So what do you need to do?
I’m sure you’ve all seen Randy from “A Christmas Story” and remember his famous line, “I can’t put my arms down”. His mom had a few things right: he was wearing a snowsuit with a hood and a scarf. But you don’t want the clothing to be waterproof and not so tight.
Here are some tips to make sure your child is ready to play outside
Dress in layers
Before putting on your child’s outerwear, they should be dressed in long underwear, a turtleneck or other long-sleeved shirt and pants and a sweater. These layers will help the body regulate it’s temperature, keeping your child warmer.
Choosing proper outwear is very important to keeping your child warm when they play outside.
- Cover your head — over 50% of heat loss if from your head
- Cover your face — sunscreen still needs to be applied in the winter to skin that is exposed to the sun and lip balm should be applied to the lips
- Cover you neck — wear a scarf
- Cover your body — wear a coat with snowpants
- Cover your hands — wear mittens
- Cover your feet — be sure to wear warm, waterproof boots
Your child’s body will stay warmer if it is dry. Once their clothing is wet, it will get cold and this will cause their little bodies to get cold very quickly. Choosing waterproof outer wear will keep your child dry longer. Once they are wet, they should go inside to remove the wet clothing and warm up.
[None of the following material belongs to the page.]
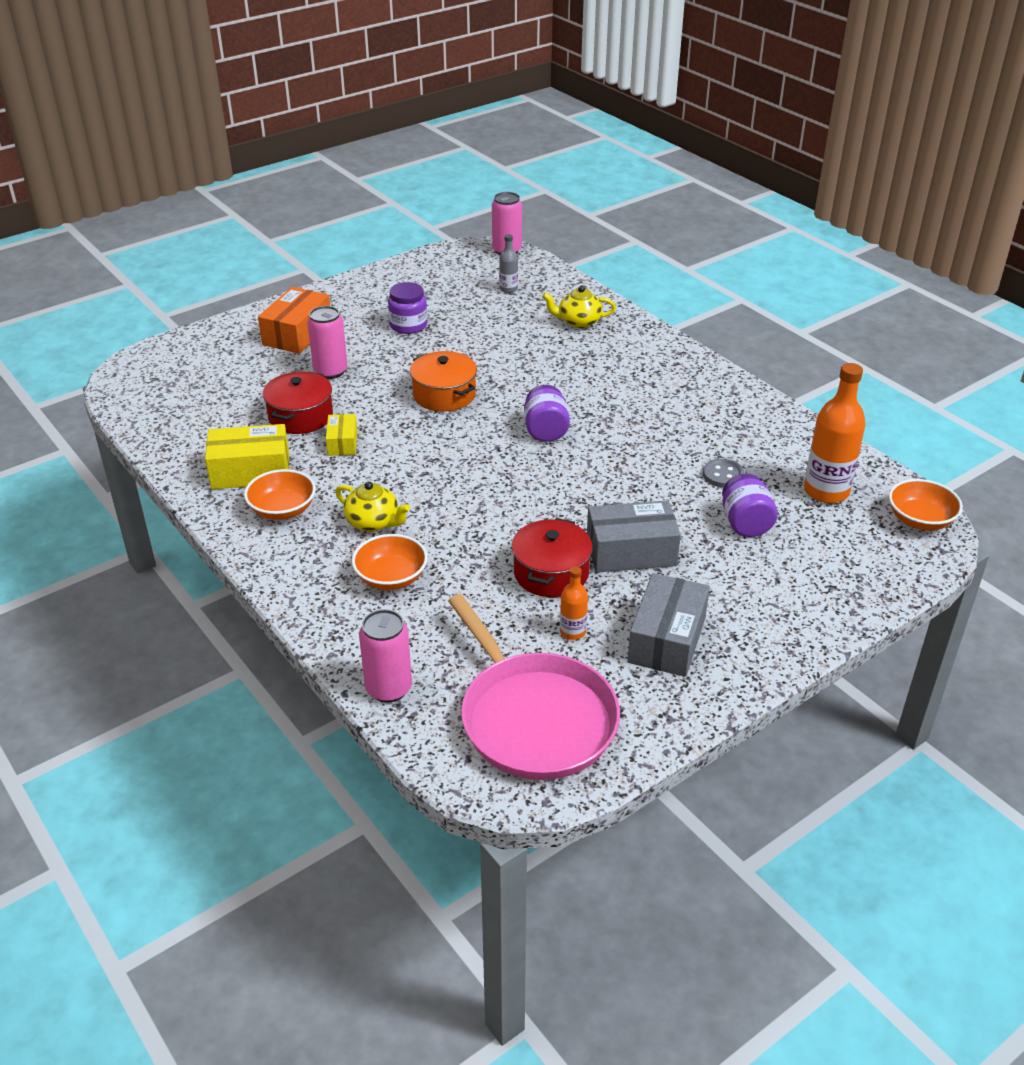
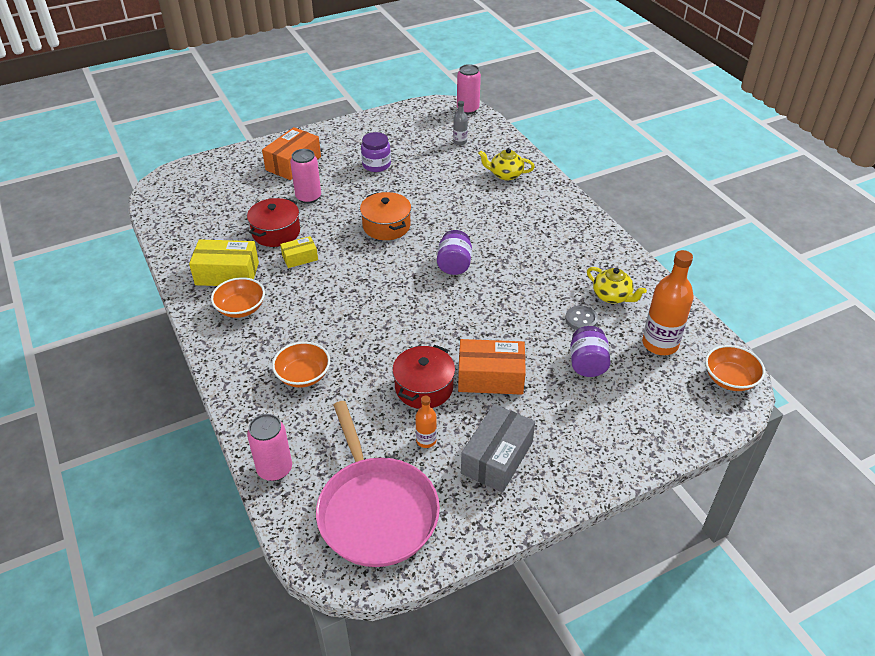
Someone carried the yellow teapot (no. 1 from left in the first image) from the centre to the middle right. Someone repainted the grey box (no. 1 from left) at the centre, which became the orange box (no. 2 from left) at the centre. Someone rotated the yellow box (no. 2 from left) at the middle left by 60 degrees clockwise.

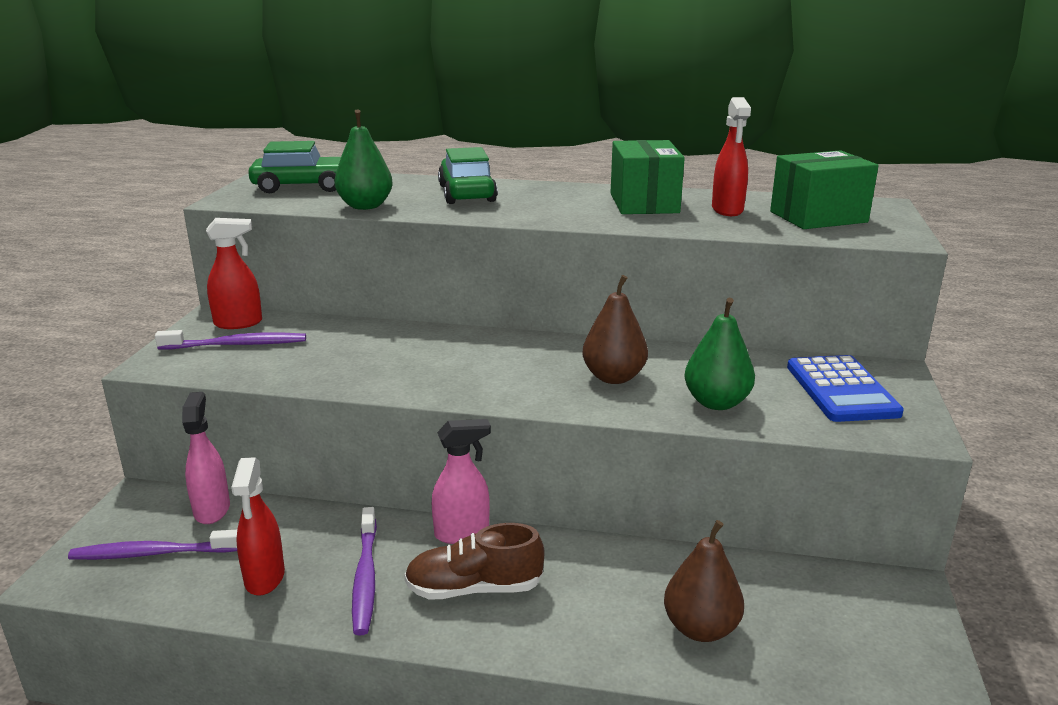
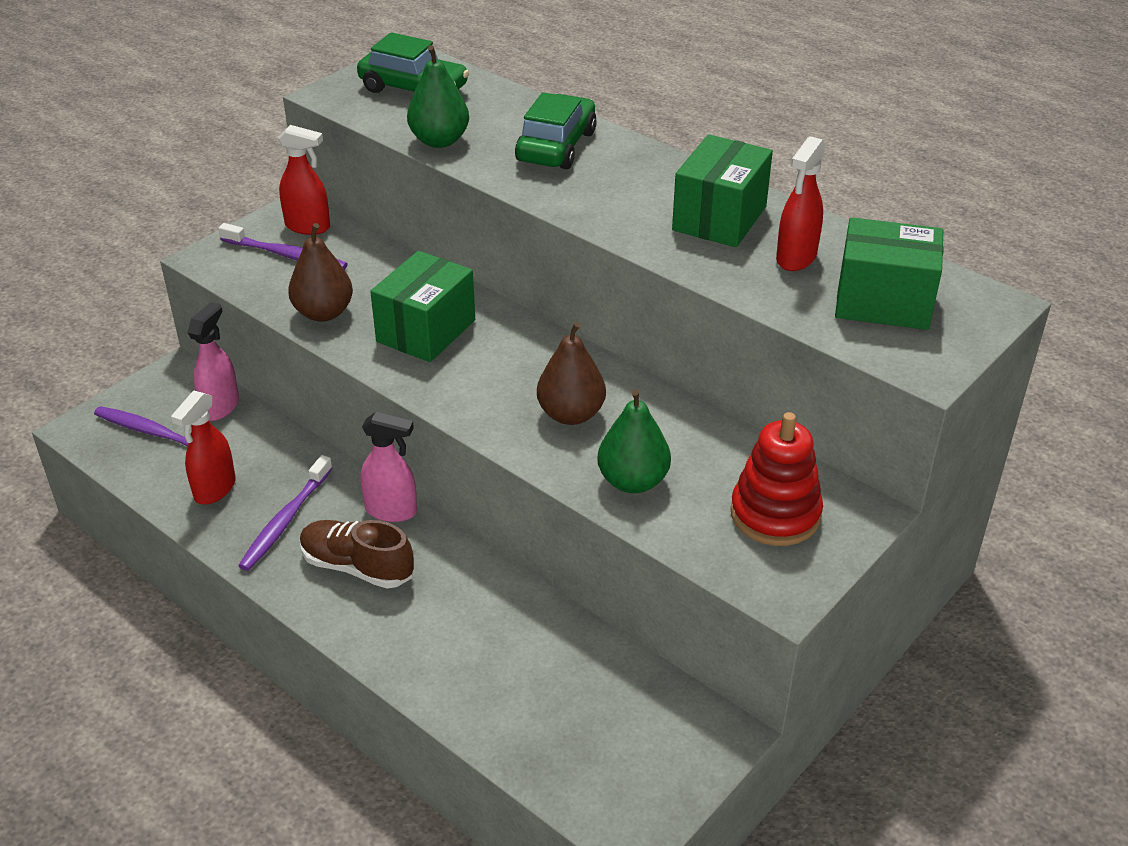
Someone put down the green box (no. 1 from left) at the centre. Someone carried the brown pear (no. 2 from left in the first image) from the bottom centre to the top left. Someone swapped the blue calculator at the middle right for the red stacking toy at the middle right.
Just in case: Recognizing Hypothermia and Frost Bite
Hypothermia develops when a child’s temperature falls below normal due to exposure to cold. It often happens when a child is playing outdoors in extremely cold weather without wearing proper clothing. As hypothermia sets in, the child may shiver and become lethargic and clumsy. His speech may become slurred and his body temperature will decline.
If you suspect your child is hypothermic, call 911 at once. Until help arrives, take your child indoors, remove any wet clothing, and wrap him in blankets or warm clothes and cuddle with them. Your body temperature will help to bring theirs back up. Do not try to warm the person too quickly by immersing them in warm water. That could cause heart problems.
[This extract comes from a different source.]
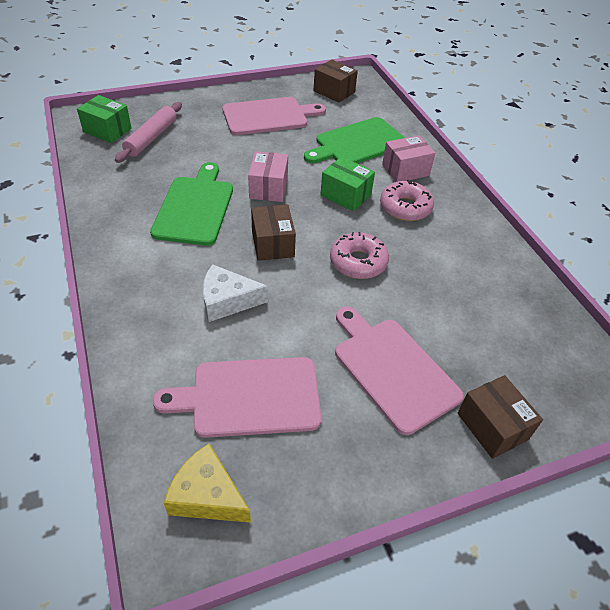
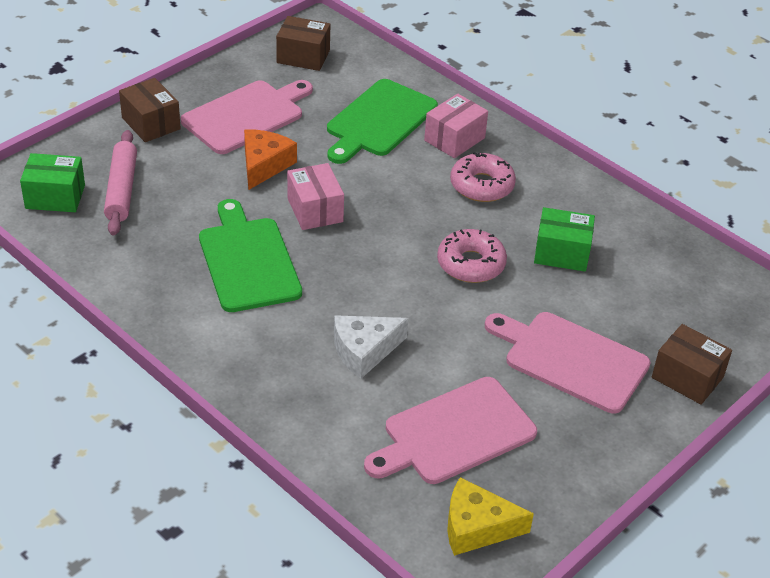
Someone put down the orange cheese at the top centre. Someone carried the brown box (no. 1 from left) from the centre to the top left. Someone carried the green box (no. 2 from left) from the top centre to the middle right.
Frostbite happens when the skin and outer tissues become frozen. Frostbite is more likely to occur on the fingers, toes, ears and nose. They may become pale, gray and blistered. At the same time, the child may complain that their skin burns or has become numb.
If frostbite occurs, bring the child indoors and place the frostbitten parts of the body in warm (not hot) water. Warm washcloths may be applied to frostbitten noses, ears and lips. Do not rub the frozen areas.
After a few minutes, dry and cover him with clothing or blankets. Get them to a doctor as soon as possible.
Plan ahead to avoid getting too cold
If you give your child a time limit for playing outside you can be sure that they don’t get too cold or too wet. Check on them frequently to make sure that they are staying dry and warm. And always have a nice warm drink ready for when it’s time to come inside.